■ EXERCISE ■
Could you write out every record below exactly, leaving out any pictures?

BEGIN

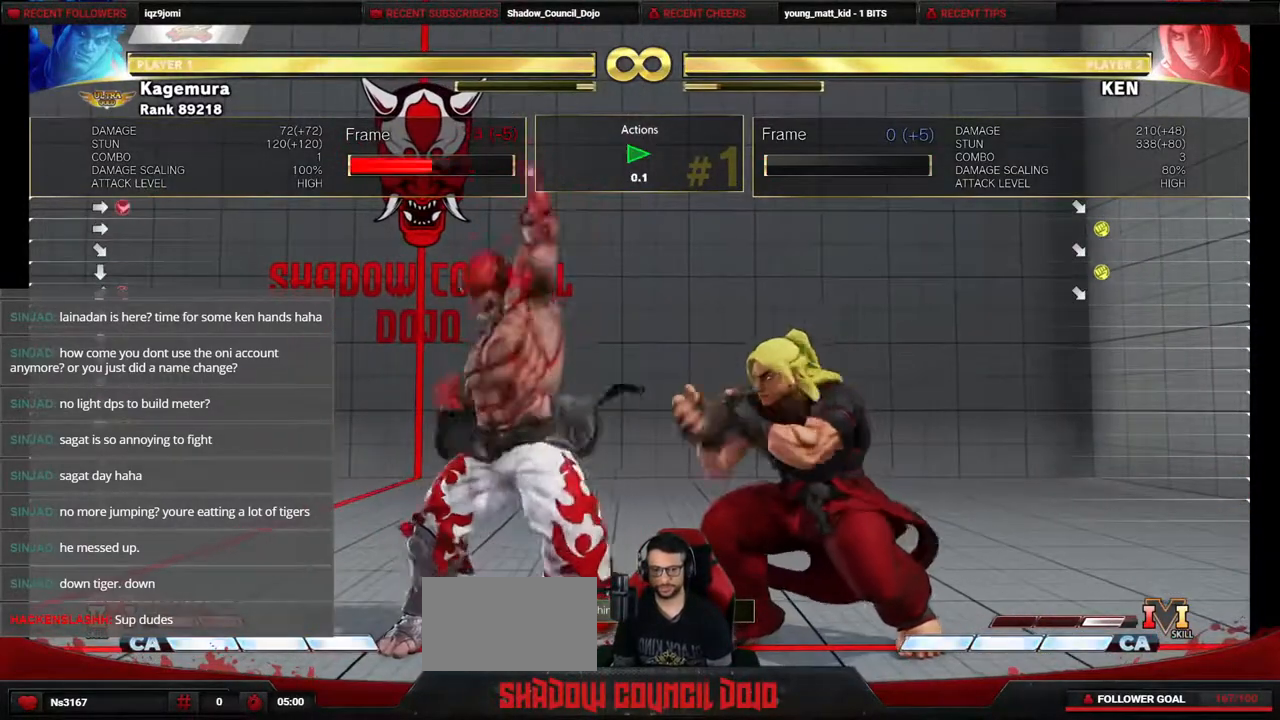
{"buttons": ["DPAD_LEFT"], "events": [[200, "DPAD_RIGHT", "up"], [233, "DPAD_DOWN", "down"], [233, "DPAD_LEFT", "down"], [283, "R2", "up"], [400, "DPAD_DOWN", "up"]]}
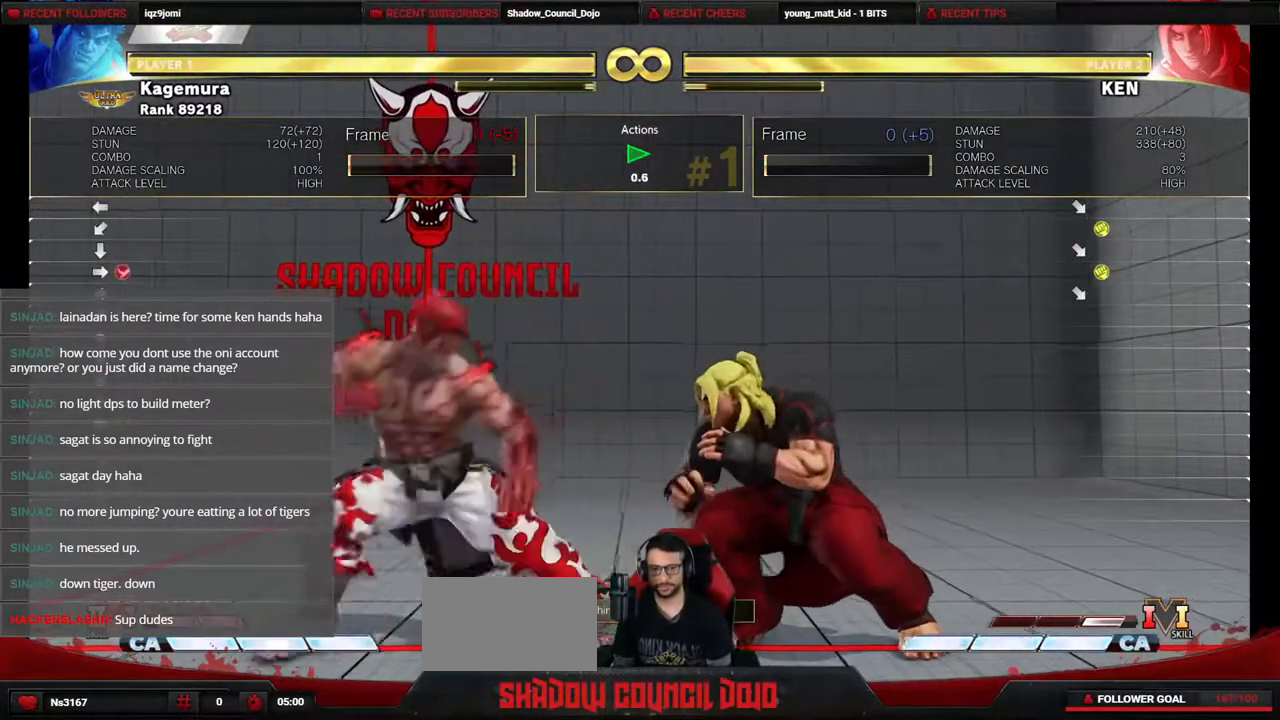
{"buttons": ["CIRCLE", "DPAD_DOWN"], "events": [[183, "DPAD_DOWN", "down"], [467, "CIRCLE", "down"], [483, "DPAD_LEFT", "up"]]}
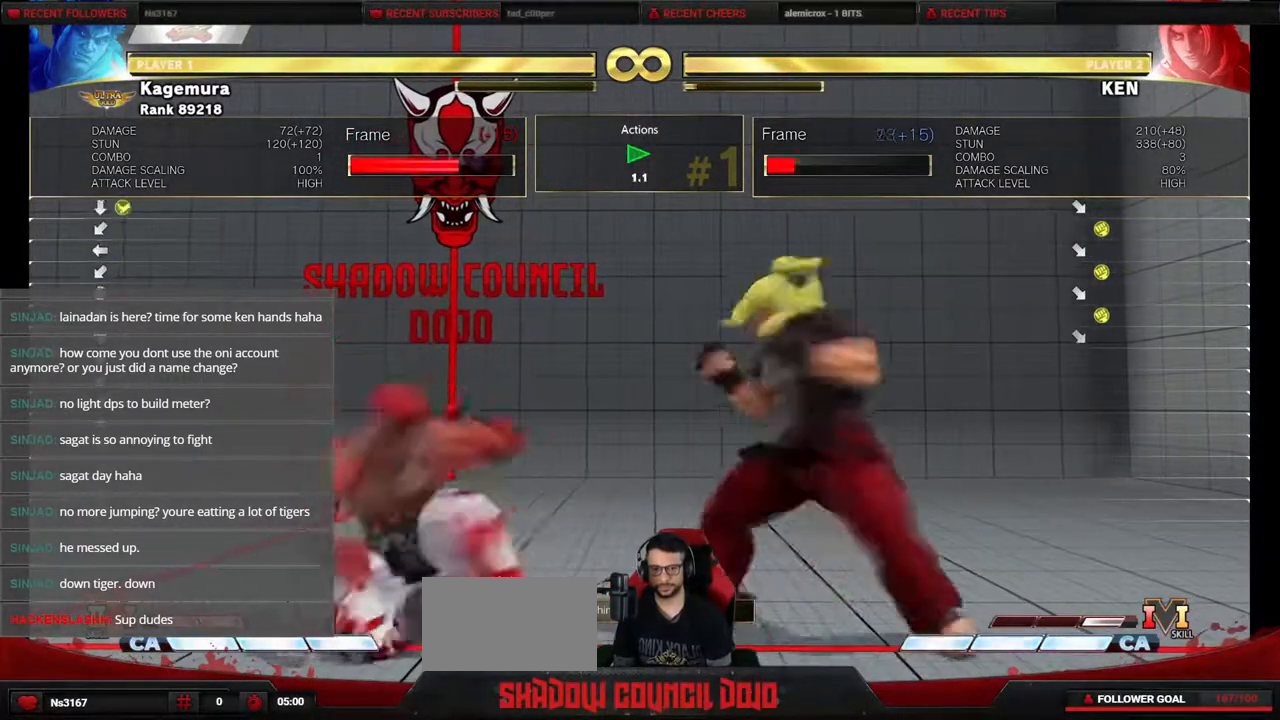
{"buttons": ["DPAD_LEFT"], "events": [[50, "DPAD_LEFT", "down"], [67, "CIRCLE", "up"], [100, "DPAD_DOWN", "up"], [317, "DPAD_LEFT", "up"], [317, "DPAD_RIGHT", "down"], [433, "DPAD_RIGHT", "up"], [467, "DPAD_LEFT", "down"]]}
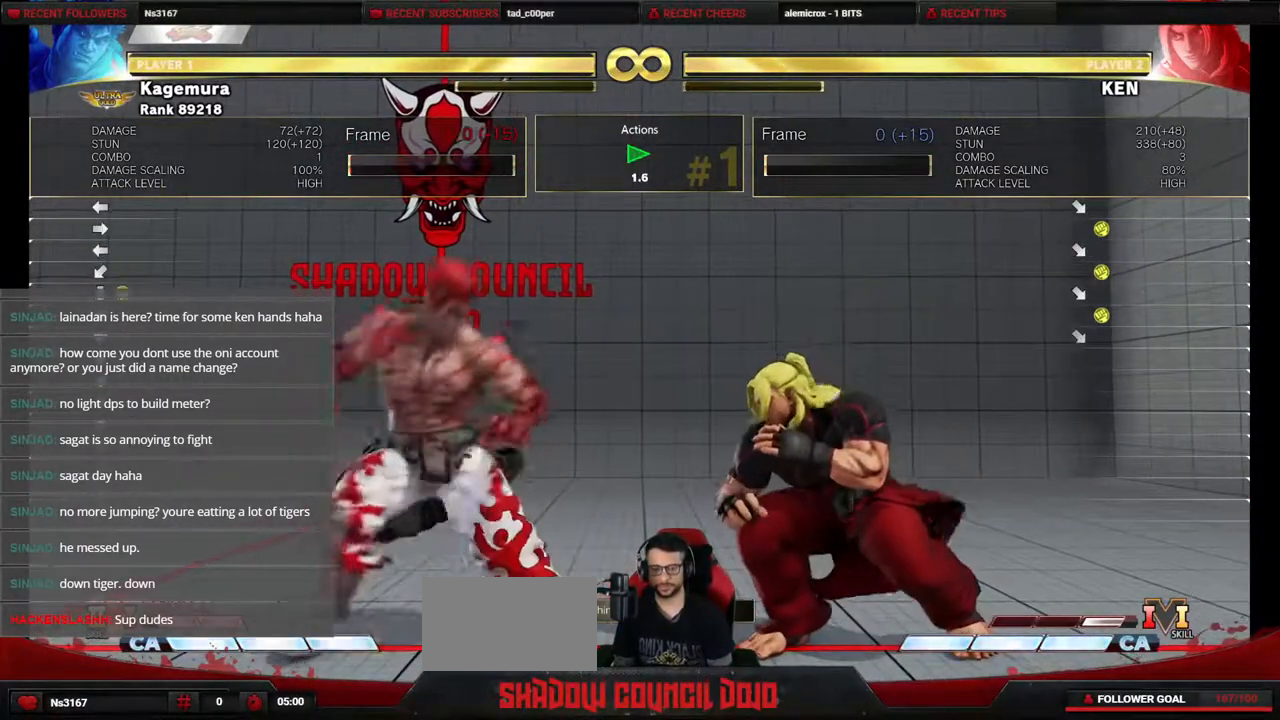
{"buttons": ["DPAD_RIGHT"], "events": [[183, "DPAD_LEFT", "up"], [200, "DPAD_RIGHT", "down"], [267, "DPAD_LEFT", "down"], [267, "DPAD_RIGHT", "up"], [450, "DPAD_LEFT", "up"], [467, "DPAD_RIGHT", "down"]]}
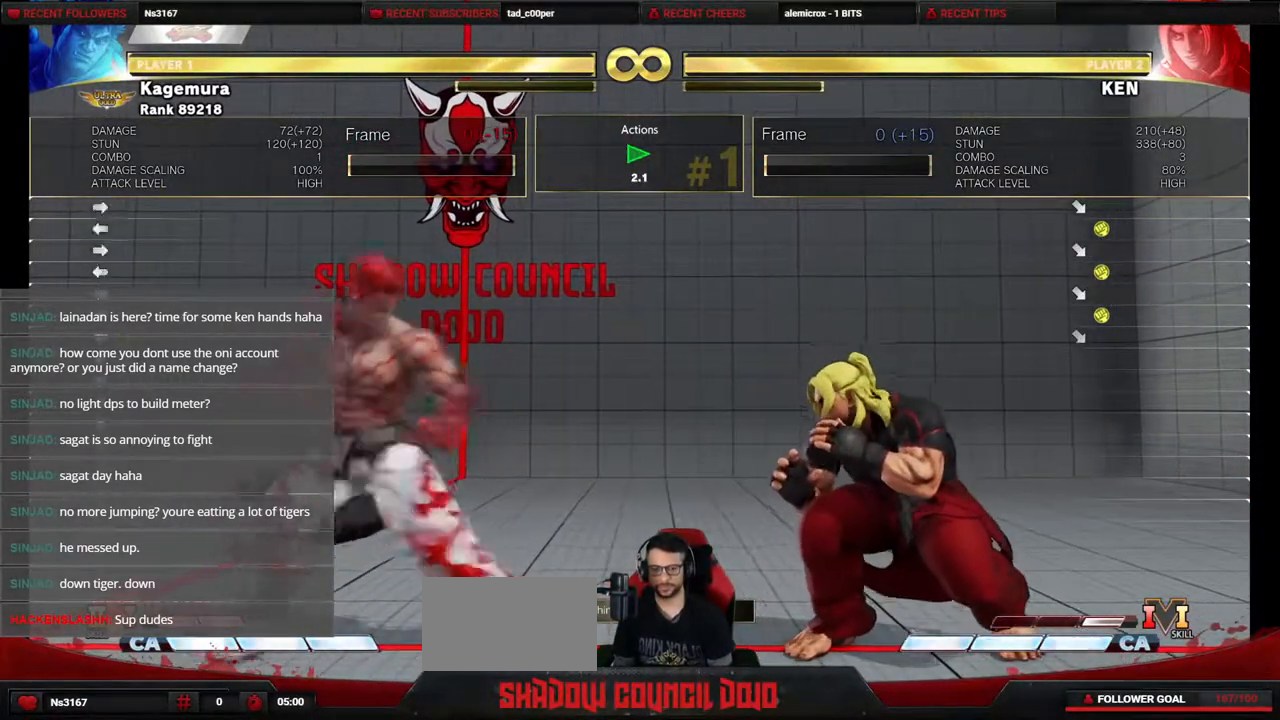
{"buttons": ["DPAD_DOWN", "DPAD_RIGHT"], "events": [[17, "DPAD_RIGHT", "up"], [33, "DPAD_LEFT", "down"], [183, "DPAD_LEFT", "up"], [200, "DPAD_RIGHT", "down"], [483, "DPAD_DOWN", "down"]]}
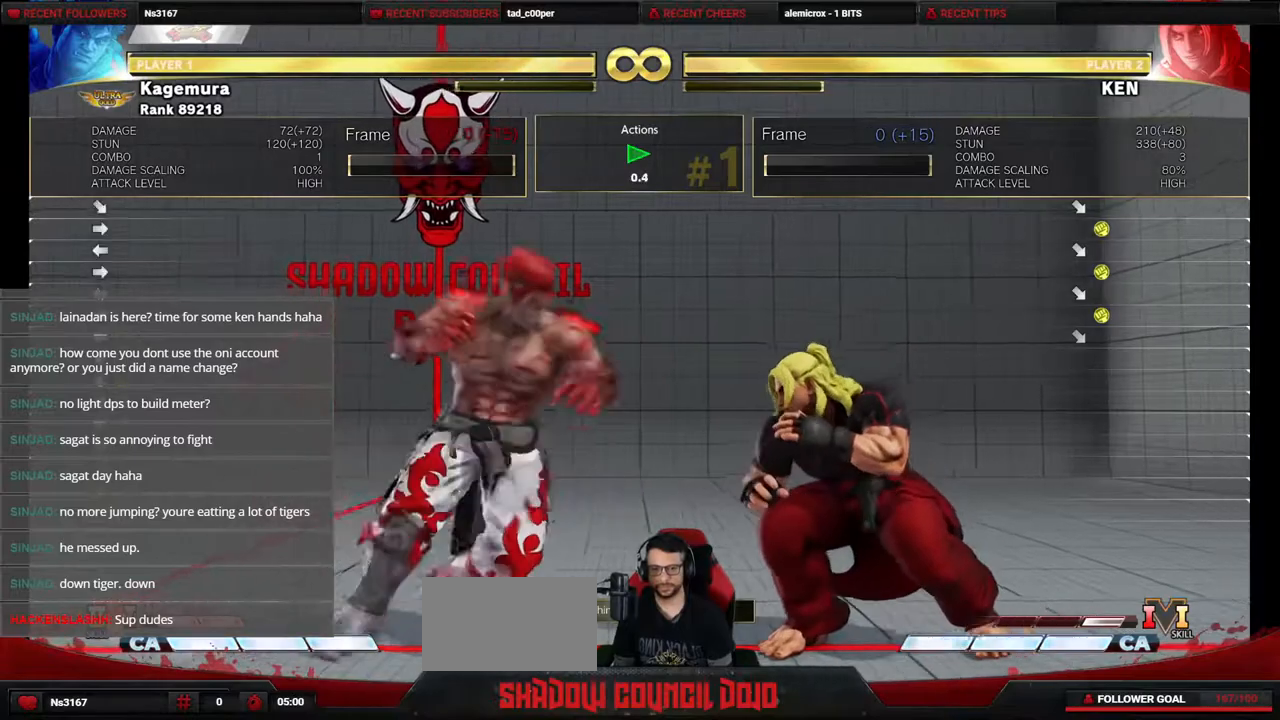
{"buttons": ["DPAD_LEFT"], "events": [[50, "DPAD_LEFT", "down"], [50, "DPAD_RIGHT", "up"], [133, "CIRCLE", "down"], [133, "DPAD_DOWN", "up"], [217, "DPAD_DOWN", "down"], [283, "CIRCLE", "up"], [333, "DPAD_DOWN", "up"]]}
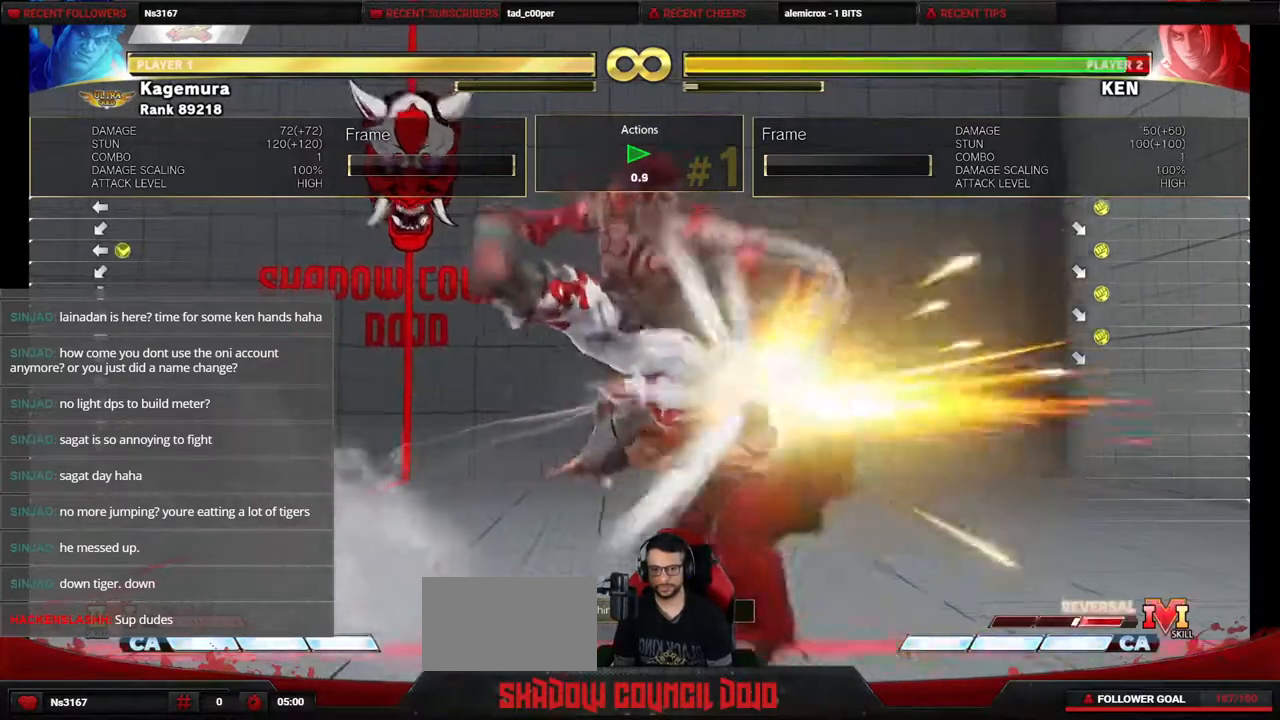
{"buttons": ["TRIANGLE", "DPAD_RIGHT"], "events": [[167, "DPAD_LEFT", "up"], [267, "DPAD_RIGHT", "down"], [350, "DPAD_DOWN", "down"], [383, "DPAD_RIGHT", "up"], [433, "DPAD_RIGHT", "down"], [450, "DPAD_DOWN", "up"], [483, "TRIANGLE", "down"]]}
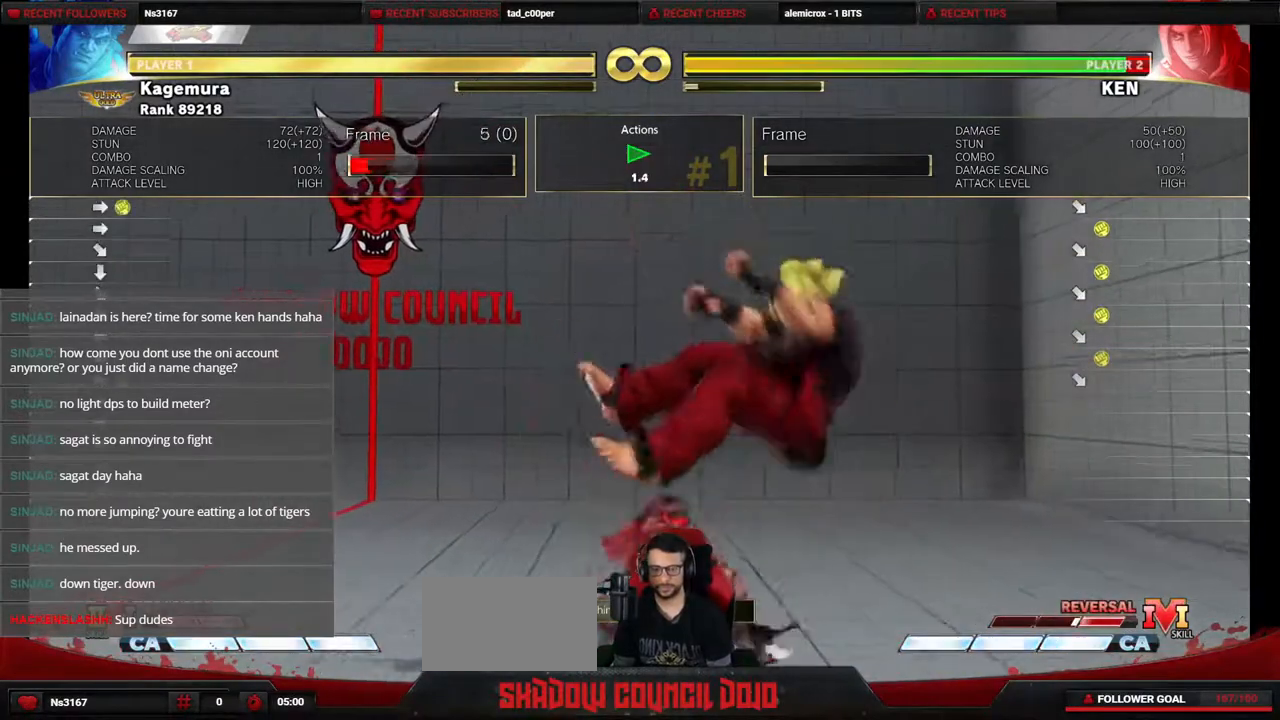
{"buttons": [], "events": [[50, "DPAD_RIGHT", "up"], [67, "TRIANGLE", "up"], [417, "L1", "down"], [433, "L1", "up"]]}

END

■ REPLY ■
{"buttons": ["DPAD_LEFT"], "events": [[200, "DPAD_RIGHT", "up"], [233, "DPAD_DOWN", "down"], [233, "DPAD_LEFT", "down"], [283, "R2", "up"], [400, "DPAD_DOWN", "up"]]}
{"buttons": ["CIRCLE", "DPAD_DOWN"], "events": [[183, "DPAD_DOWN", "down"], [467, "CIRCLE", "down"], [483, "DPAD_LEFT", "up"]]}
{"buttons": ["DPAD_LEFT"], "events": [[50, "DPAD_LEFT", "down"], [67, "CIRCLE", "up"], [100, "DPAD_DOWN", "up"], [317, "DPAD_LEFT", "up"], [317, "DPAD_RIGHT", "down"], [433, "DPAD_RIGHT", "up"], [467, "DPAD_LEFT", "down"]]}
{"buttons": ["DPAD_RIGHT"], "events": [[183, "DPAD_LEFT", "up"], [200, "DPAD_RIGHT", "down"], [267, "DPAD_LEFT", "down"], [267, "DPAD_RIGHT", "up"], [450, "DPAD_LEFT", "up"], [467, "DPAD_RIGHT", "down"]]}
{"buttons": ["DPAD_DOWN", "DPAD_RIGHT"], "events": [[17, "DPAD_RIGHT", "up"], [33, "DPAD_LEFT", "down"], [183, "DPAD_LEFT", "up"], [200, "DPAD_RIGHT", "down"], [483, "DPAD_DOWN", "down"]]}
{"buttons": ["DPAD_LEFT"], "events": [[50, "DPAD_LEFT", "down"], [50, "DPAD_RIGHT", "up"], [133, "CIRCLE", "down"], [133, "DPAD_DOWN", "up"], [217, "DPAD_DOWN", "down"], [283, "CIRCLE", "up"], [333, "DPAD_DOWN", "up"]]}
{"buttons": ["TRIANGLE", "DPAD_RIGHT"], "events": [[167, "DPAD_LEFT", "up"], [267, "DPAD_RIGHT", "down"], [350, "DPAD_DOWN", "down"], [383, "DPAD_RIGHT", "up"], [433, "DPAD_RIGHT", "down"], [450, "DPAD_DOWN", "up"], [483, "TRIANGLE", "down"]]}
{"buttons": [], "events": [[50, "DPAD_RIGHT", "up"], [67, "TRIANGLE", "up"], [417, "L1", "down"], [433, "L1", "up"]]}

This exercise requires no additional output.